Outro fator pode ser que, se não usarmos certas áreas do cérebro, perdemos algumas de suas funções. Um estudo com taxistas mostrou que quanto mais memorizavam rotas e endereços, mais aumentava o volume do hipocampo. É possível que, se não nos envolvermos regularmente em discussões sociais, por exemplo, nosso uso da linguagem e outros processos cognitivos, como atenção e memória, diminuam.

Isso pode afetar nossa capacidade de realizar muitas tarefas cognitivas complexas – memória e atenção são cruciais para o pensamento cognitivo complexo em geral.

Estar sozinho pode afetar sua memória e tempo de reação. Zhuravlev Andrey/Shutterstock

Enfrentando a solidão

Sabemos que um forte conjunto de habilidades de pensamento ao longo da vida, chamado de “reserva cognitiva”, pode ser construído mantendo seu cérebro ativo. Uma boa maneira de fazer isso é aprendendo coisas novas, como outro idioma ou um instrumento musical.

A reserva cognitiva demonstrou melhorar o curso e a gravidade do envelhecimento. Por exemplo, pode proteger contra várias doenças ou distúrbios de saúde mental, incluindo formas de demência, esquizofrenia e depressão, especialmente após lesão cerebral traumática.

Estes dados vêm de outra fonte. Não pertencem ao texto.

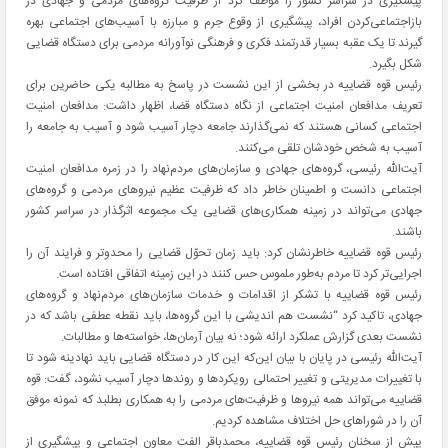
پیشگیری در سراسر کشور را موظف کرد از ظرفیت گروه‌های مردمی و جهادی در
بازاجتماعی‌کردن افراد، پیشگیری از وقوع جرم و مبارزه با آسیب‌های اجتماعی بهره
گیرند تا یک عقبه بسیار قدرتمند فکری و فرهنگی نوآورانه مردمی برای دستگاه قضایی
شکل بگیرد.
رئیس قوه قضاییه در بخشی از این نشست در پاسخ به مطالبه یکی حاضرین برای
تعریف مدافعان امنیت اجتماعی از نگاه دستگاه قضا، اظهار داشت: مدافعان امنیت
اجتماعی کسانی هستند که نمی‌گذارند جامعه دچار آسیب شود و آسیب به جامعه را
آسیب به شخص خودشان تلقی می‌کنند.
آیت‌الله رئیسی، گروه‌های جهادی و سازمان‌های مردم‌نهاد را در زمره مدافعان امنیت
اجتماعی دانست و اطمینان خاطر داد که ظرفیت عظیم نیروهای مردمی و گروه‌های
جهادی می‌تواند در زمینه همکاری‌های قضایی یک مجموعه اثرگذار در سراسر کشور
باشند.
رئیس قوه قضاییه خاطرنشان کرد: باید زمان تحوّل قضایی را محدوتر و فرایند آن را
اجرایی‌تر کرد تا مردم به‌طور ملموس حس کنند در این زمینه اتفاقی افتاده است.
رئیس قوه قضاییه با تشکر از اقدامات و خدمات سازمان‌های مردم‌نهاد و گروه‌های
جهادی، تاکید کرد “نشست هم اندیشی با این گروه‌ها، باید نقطه عطفی باشد که در
نشست بعدی گزارش عملکرد ارائه شود؛ نه بیان آرمان‌ها، خواسته‌ها و مطالبات.
آیت‌الله رئیسی در پایان با بیان این‌که این کار در دستگاه قضایی باید نهادینه شود تا
با تغییرات‌ مدیریتی و تغییر احتمالی رویکردها و روندها دچار آسیب نشود، گفت: قوه
قضاییه می‌تواند همه نیروها و ظرفیت‌های مردمی را به همکاری بطلبد که نمونه موفق
آن را در شوراهای حل اختلاف مشاهده کردیم.
پیش از سخنان رئیس قوه قضاییه، محمدباقر الفت معاون اجتماعی و پیشگیری از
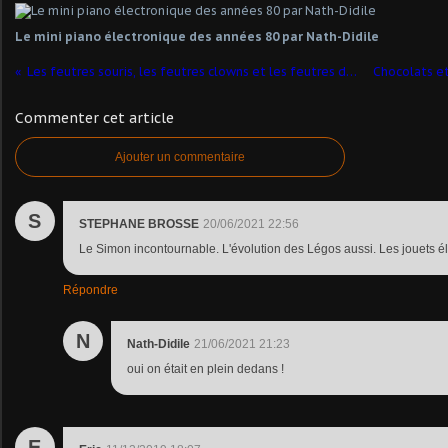
Le mini piano électronique des années 80 par Nath-Didile
Les feutres souris, les feutres clowns et les feutres du magicien par Nath-Didile
Commenter cet article
Ajouter un commentaire
S
STEPHANE BROSSE
20/06/2021 22:56
Le Simon incontournable. L'évolution des Légos aussi. Les jouets é
Répondre
N
Nath-Didile
21/06/2021 21:23
oui on était en plein dedans !
E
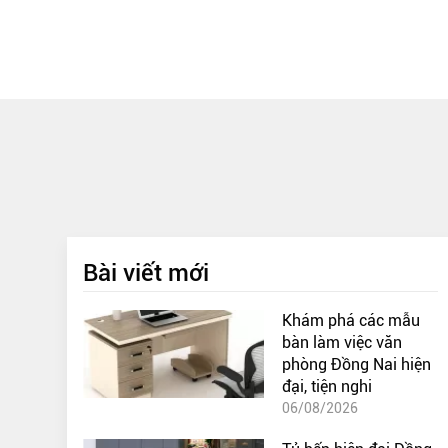
Bài viết mới
Khám phá các mẫu
bàn làm việc văn
phòng Đồng Nai hiện
đại, tiện nghi
06/08/2026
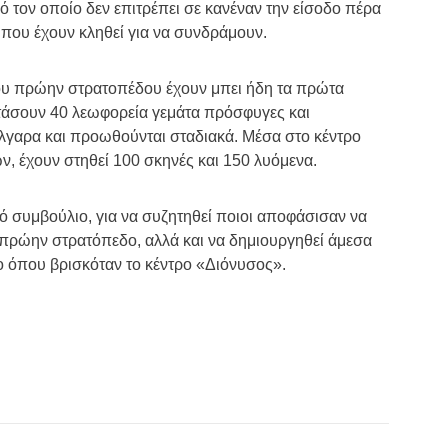
όσταση περίπου 200 μέτρων από την είσοδο του πρώην
τον οποίο δεν επιτρέπει σε κανέναν την είσοδο πέρα
ου έχουν κληθεί για να συνδράμουν.
ου πρώην στρατοπέδου έχουν μπει ήδη τα πρώτα
φτάσουν 40 λεωφορεία γεμάτα πρόσφυγες και
λγαρα και προωθούνται σταδιακά. Μέσα στο κέντρο
, έχουν στηθεί 100 σκηνές και 150 λυόμενα.
ικό συμβούλιο, για να συζητηθεί ποιοι αποφάσισαν να
 πρώην στρατόπεδο, αλλά και να δημιουργηθεί άμεσα
 όπου βρισκόταν το κέντρο «Διόνυσος».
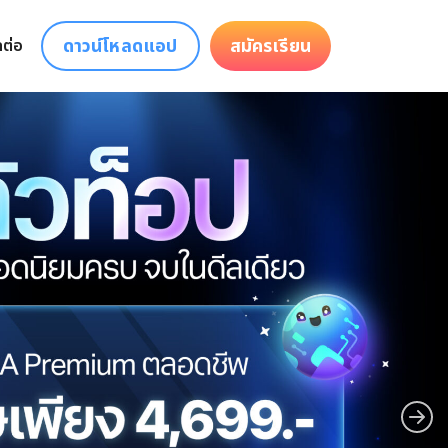
ดาวน์โหลดแอป
สมัครเรียน
ดต่อ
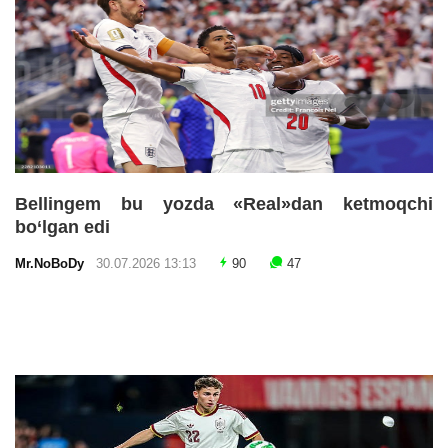
Bellingem bu yozda «Real»dan ketmoqchi
bo‘lgan edi
Mr.NoBoDy
30.07.2026 13:13
90
47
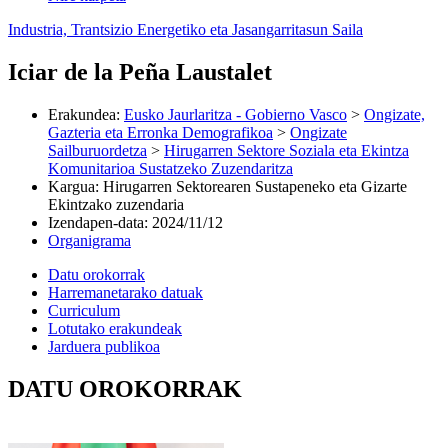
Industria, Trantsizio Energetiko eta Jasangarritasun Saila
Iciar de la Peña Laustalet
Erakundea
:
Eusko Jaurlaritza - Gobierno Vasco
>
Ongizate,
Gazteria eta Erronka Demografikoa
>
Ongizate
Sailburuordetza
>
Hirugarren Sektore Soziala eta Ekintza
Komunitarioa Sustatzeko Zuzendaritza
Kargua
:
Hirugarren Sektorearen Sustapeneko eta Gizarte
Ekintzako zuzendaria
Izendapen-data
:
2024/11/12
Organigrama
Datu orokorrak
Harremanetarako datuak
Curriculum
Lotutako erakundeak
Jarduera publikoa
DATU OROKORRAK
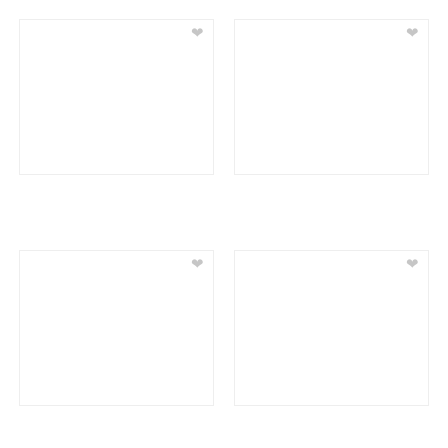
❤
❤
❤
❤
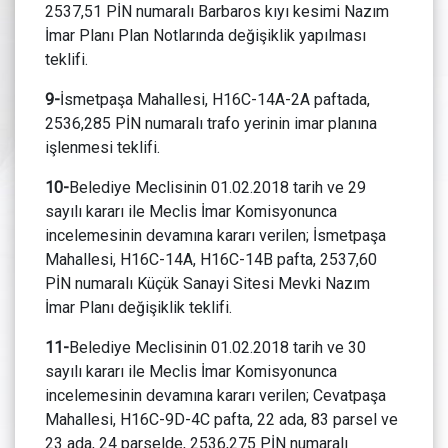
2537,51 PİN numaralı Barbaros kıyı kesimi Nazım
İmar Planı Plan Notlarında değişiklik yapılması
teklifi.
9-
İsmetpaşa Mahallesi, H16C-14A-2A paftada,
2536,285 PİN numaralı trafo yerinin imar planına
işlenmesi teklifi.
10-
Belediye Meclisinin 01.02.2018 tarih ve 29
sayılı kararı ile Meclis İmar Komisyonunca
incelemesinin devamına kararı verilen; İsmetpaşa
Mahallesi, H16C-14A, H16C-14B pafta, 2537,60
PİN numaralı Küçük Sanayi Sitesi Mevki Nazım
İmar Planı değişiklik teklifi.
11-
Belediye Meclisinin 01.02.2018 tarih ve 30
sayılı kararı ile Meclis İmar Komisyonunca
incelemesinin devamına kararı verilen; Cevatpaşa
Mahallesi, H16C-9D-4C pafta, 22 ada, 83 parsel ve
23 ada, 24 parselde, 2536,275 PİN numaralı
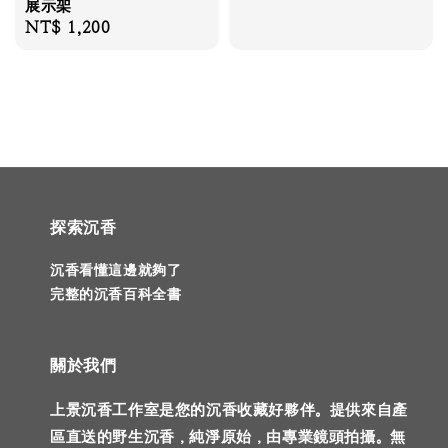
展示架
Regular
NT$ 1,200
price
探索沉香
沉香看懂這邊就夠了
完整的沉香百科全書
關於我們
上景沉香工作室是您的沉香收藏好夥伴。提供來自產
區直送的野生沉香，純淨原始，由專業鏡頭拍攝。無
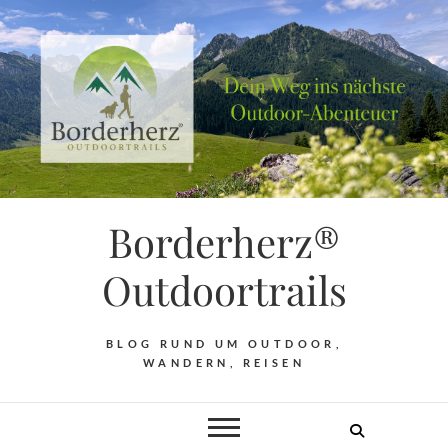
Borderherz®
Outdoortrails
BLOG RUND UM OUTDOOR,
WANDERN, REISEN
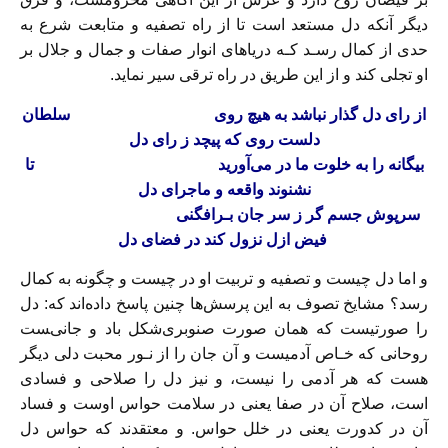
دیگر‌ آنکه دل مستعد است تا از راه تصفیه و متابعت شرع به
حدی از‌ کمال رسـد کـه دریاهای‌ انوار‌ صفات و جمال و جلال بر
او تجلی کند و از این طریق در راه ترقی سیر نماید.
از رای دل گذار نباشد به هیچ روی
سلطان
دلست روی که پیچد ز رای دل‌
بیگانه را‌ به خلوت ما در می‌آورید
تا
نشنوند واقعه و ماجرای دل‌
سرپوش جسم گر ز سر جان بـرافگنی‌
فیض ازل نزول کند در فضای دل
و اما دل چیست و تصفیه و تربیت او در چیست و چگونه‌ به‌ کمال
رسد؟ مشایخ تصوف به این پرسش‌ها چنین پاسخ داده‌اند که: دل
را صورتیست که‌‌ همان صورت صنوبری‌شکل باد و جانی‌‍ست
روحانی که خـاص آدمیست و آن جان را از نـور محبت دلی‌ دیگر‌
هست که هر آدمی را نیست، و نیز دل را صلاحی و فسادی
است، صلاح آن در صفا یعنی در سلامت حواس اوست و فساد
آن در کدورت یعنی در خلل حواس‌. و معتقدند‌ که حواس دل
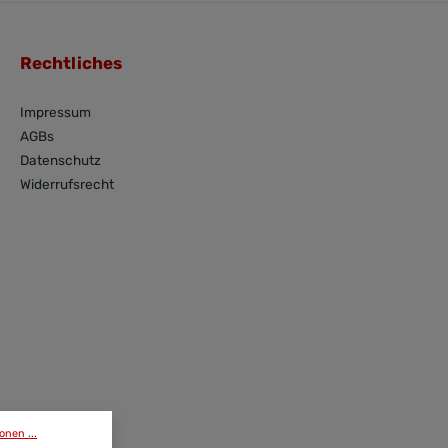
Rechtliches
Impressum
AGBs
Datenschutz
Widerrufsrecht
onen ...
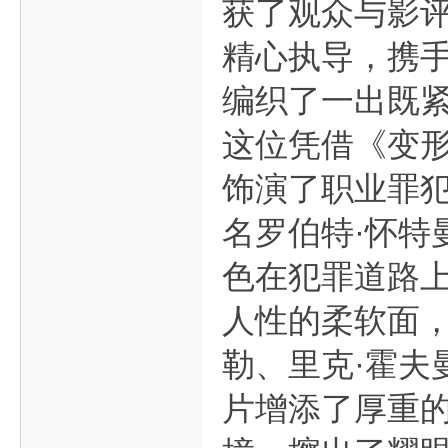
获了观众与影评
精心执导，携手
编织了一出既紧
这位凭借《变
饰演了职业罪犯
名罗伯特·怀特
色在犯罪道路
人性的柔软面，
勒、里克·霍夫
片增添了厚重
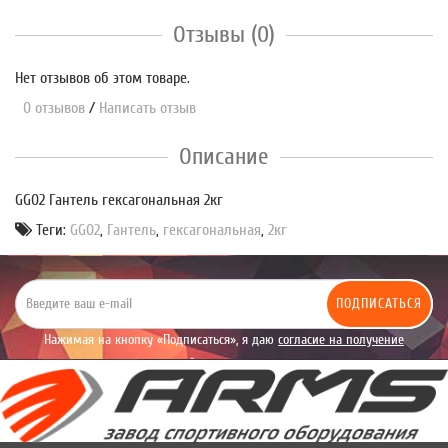
Отзывы (0)
Нет отзывов об этом товаре.
0 отзывов
/
Написать отзыв
Описание
GG02 Гантель гексагональная 2кг
Теги:
GG02
,
Гантель
,
гексагональная
,
2кг
ПОДПИСАТЬСЯ
Нажимая на кнопку «Подписаться», я даю
согласие на получение
уведомлений рекламного характера.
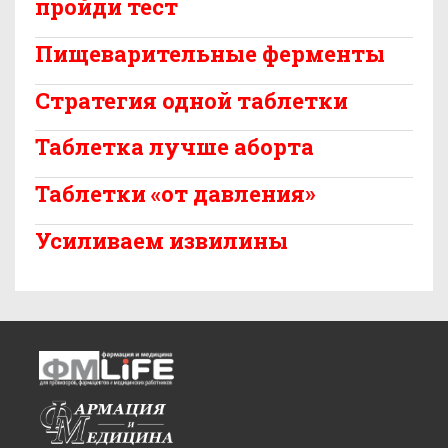
пройди тест
Пищеварительные ферменты
Стратегия одной таблетки
Таблетка лучше аборта
Таблетки «от давления»
Усиливаем извилины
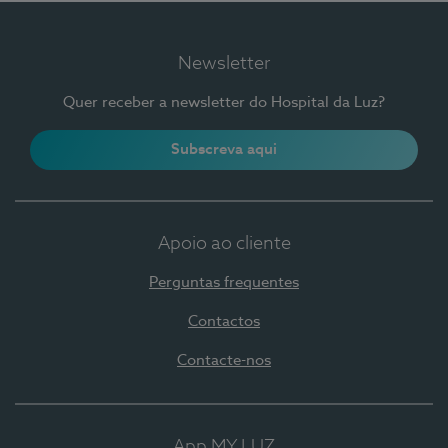
Newsletter
Quer receber a newsletter do Hospital da Luz?
Subscreva aqui
Apoio ao cliente
Perguntas frequentes
Contactos
Contacte-nos
App MY LUZ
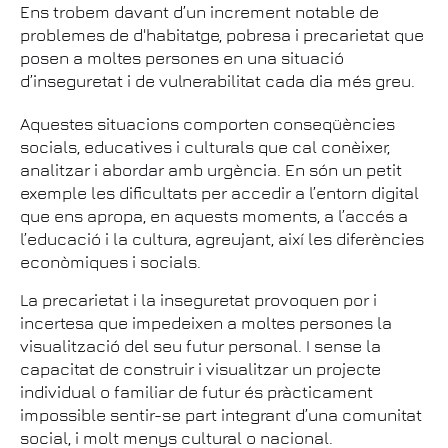
Ens trobem davant d’un increment notable de
problemes de d'habitatge, pobresa i precarietat que
posen a moltes persones en una situació
d’inseguretat i de vulnerabilitat cada dia més greu.
Aquestes situacions comporten conseqüències
socials, educatives i culturals que cal conèixer,
analitzar i abordar amb urgència. En són un petit
exemple les dificultats per accedir a l’entorn digital
que ens apropa, en aquests moments, a l’accés a
l’educació i la cultura, agreujant, així les diferències
econòmiques i socials.
La precarietat i la inseguretat provoquen por i
incertesa que impedeixen a moltes persones la
visualització del seu futur personal. I sense la
capacitat de construir i visualitzar un projecte
individual o familiar de futur és pràcticament
impossible sentir-se part integrant d’una comunitat
social, i molt menys cultural o nacional.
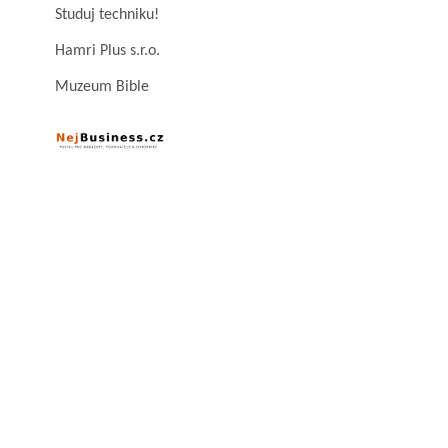
Studuj techniku!
Hamri Plus s.r.o.
Muzeum Bible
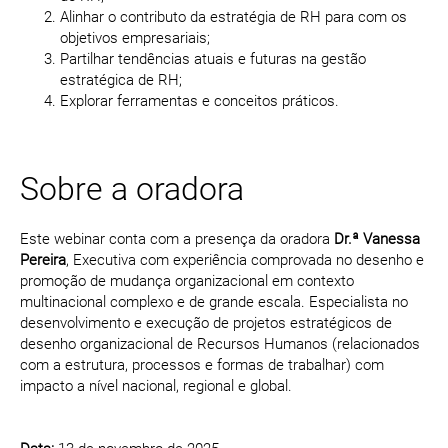
Alinhar o contributo da estratégia de RH para com os
objetivos empresariais;
Partilhar tendências atuais e futuras na gestão
estratégica de RH;
Explorar ferramentas e conceitos práticos.
Sobre a oradora
Este webinar conta com a presença da oradora
Dr.ª Vanessa
Pereira
, Executiva com experiência comprovada no desenho e
promoção de mudança organizacional em contexto
multinacional complexo e de grande escala. Especialista no
desenvolvimento e execução de projetos estratégicos de
desenho organizacional de Recursos Humanos (relacionados
com a estrutura, processos e formas de trabalhar) com
impacto a nível nacional, regional e global.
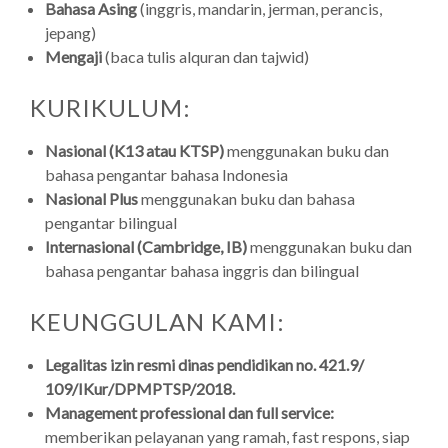
Bahasa Asing
(inggris, mandarin, jerman, perancis,
jepang)
Mengaji
(baca tulis alquran dan tajwid)
KURIKULUM:
Nasional (K13 atau KTSP)
menggunakan buku dan
bahasa pengantar bahasa Indonesia
Nasional Plus
menggunakan buku dan bahasa
pengantar bilingual
Internasional (Cambridge, IB)
menggunakan buku dan
bahasa pengantar bahasa inggris dan bilingual
KEUNGGULAN KAMI:
Legalitas izin resmi dinas pendidikan no. 421.9/
109/IKur/DPMPTSP/2018.
Management professional dan full service:
memberikan pelayanan yang ramah, fast respons, siap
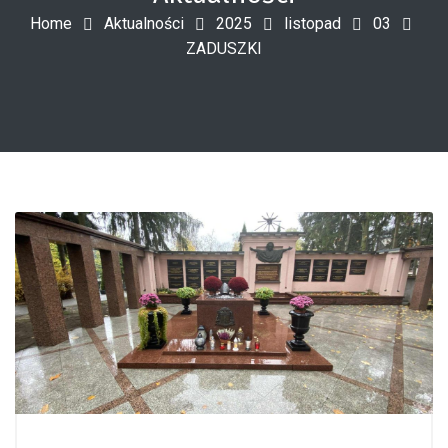
Home
Aktualności
2025
listopad
03
ZADUSZKI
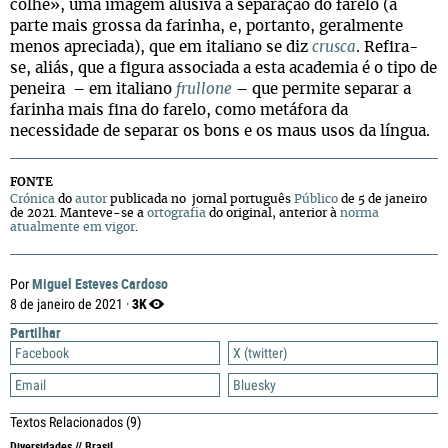
colhe», uma imagem alusiva à separação do farelo (a
parte mais grossa da farinha, e, portanto, geralmente
menos apreciada), que em italiano se diz
crusca
. Refira-
se, aliás, que a figura associada a esta academia é o tipo de
peneira – em italiano
frullone
– que permite separar a
farinha mais fina do farelo, como metáfora da
necessidade de separar os bons e os maus usos da língua.
FONTE
Crónica
do
autor
publicada no jornal português
Público
de 5 de janeiro
de 2021. Manteve-se a
ortografia
do original, anterior à
norma
atualmente em vigor
.
Miguel Esteves Cardoso
Por
3K
8 de janeiro de 2021 ·
Partilhar
Facebook
X (twitter)
Email
Bluesky
Textos Relacionados
(9)
Diversidades // Brasil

Há também elementos de estilo de vida que podem melhorar sua cognição e bem-estar, que incluem uma dieta saudável e exercícios. Para a doença de Alzheimer, existem alguns tratamentos farmacológicos, mas a eficácia destes precisa ser melhorada e os efeitos colaterais precisam ser reduzidos.

Há esperança de que no futuro haverá melhores tratamentos para envelhecimento e demência. Uma via de investigação a este respeito são as cetonas exógenas – uma fonte de energia alternativa à glicose – que pode ser ingerida através de suplementos nutricionais.

Mas, como mostra nosso estudo, combater o isolamento social também pode ajudar, principalmente na velhice. As autoridades de saúde devem fazer mais para verificar quem está isolado e organizar atividades sociais para ajudá-los.

Quando as pessoas não estão em condições de interagir pessoalmente, a tecnologia pode fornecer um substituto. No entanto, isso pode ser mais aplicável às gerações mais jovens que estão familiarizadas com o uso da tecnologia para se comunicar. Mas com treinamento, também pode ser eficaz na redução do isolamento social em idosos.

A interação social é extremamente importante. Um estudo descobriu que o tamanho do nosso grupo social está realmente associado ao volume do córtex orbitofrontal (envolvido na cognição social e na emoção).

Mas de quantos amigos precisamos? Os pesquisadores geralmente se referem ao “número de Dunbar” para descrever o tamanho dos grupos sociais, descobrindo que não somos capazes de manter mais de 150 relacionamentos e, normalmente, gerenciamos apenas cinco relacionamentos próximos.

No entanto, existem alguns relatórios que sugerem a falta de evidências empíricas em torno do número de Dunbar e são necessárias mais pesquisas sobre o tamanho ideal dos grupos sociais.

É difícil argumentar com o fato de que os humanos são animais sociais e se divertem ao se conectar com os outros, independentemente da idade. Mas, como estamos cada vez mais descobrindo, também é crucial para a saúde da nossa cognição.